Half your points are specific to a cryptographic hash, which isn't the only kind of hash or the only useful kind of hash, but since that's what you're talking about fine.
Collisions existing are normal. You can only avoid making finding a collision easier than finding the actual input for a password application and finding a collision with a modified hard to do for a checksum. The collisions still exist. In some applications of hashing, eg semantic hashing, collisions for similar inputs are desirable.
Yes, this is the point of a hash, but it's not hard to do.
Again, same thing. Deterministic code isn't that hard to do.
Preventing predictability is the only point for a cryptographic hash (besides being deliberately heavy to prevent brute force). If there aren't systematic flaws to make the distribution of outputs distinguishable from randomness, your cryptographic hash is going its job.

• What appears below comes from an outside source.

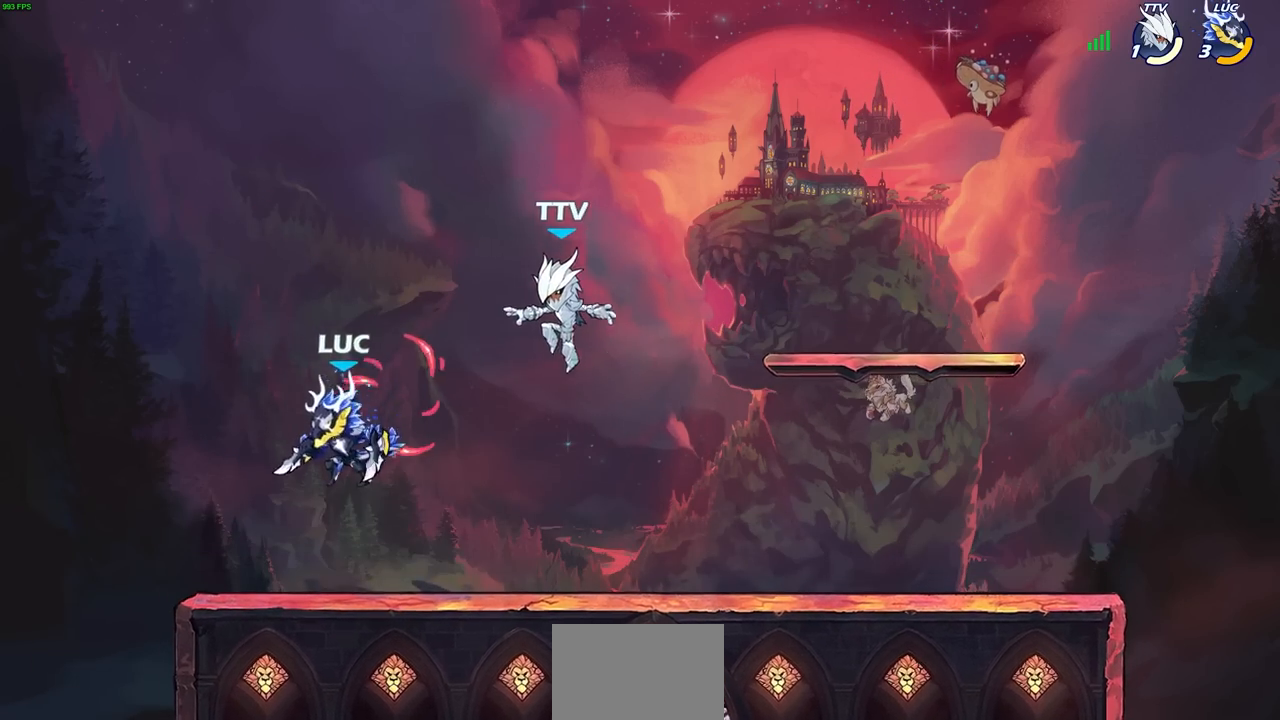
{"buttons": ["SQUARE"], "left_stick": "right", "right_stick": "center", "events": [[67, "left_stick", "left"], [417, "left_stick", "right"], [500, "SQUARE", "down"]]}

@thingsiplay They would have to know the encryption algorithm to emulate it in the first place, wouldn't they? Couldn't you just... Not emulate that part or use it to figure out how to break it easier?
If they don't emulate that part, they either can't read games, or they need to require games to be decrypted when dumped, and everyone needs a new set of ROMs
You literally cannot see the contents of the game without first decrypting it. Your internet connection is encrypted, your device is decrypting it with its known keys. You would not see the content of your Lemmy instance if your device didn't decrypt what it received.
Mostly right, but a bit misleading.
Almost every internet connection you make creates new keys. The miracle of encryption is that two people can stand in a room filled with cryptography experts and yell numbers at each other, and those two people are able to establish a secret between them that nobody else in the room can know, even though everyone else in the room has heard the conversation from the very beginning. Once you share a secret, you expand upon the secret to share more information.
@Kolanaki Cracking encryption is considered illegal I think. The only safe way I see is by providing keys to unlock, without breaking the lock. But I don't know enough about this material and just speculate around it.
Knowing the algorithm shouldn't give you advantages for any encryption algorithms with practical uses. There is no point to encrypt otherwise because someone must know the algorithm before they can implement it.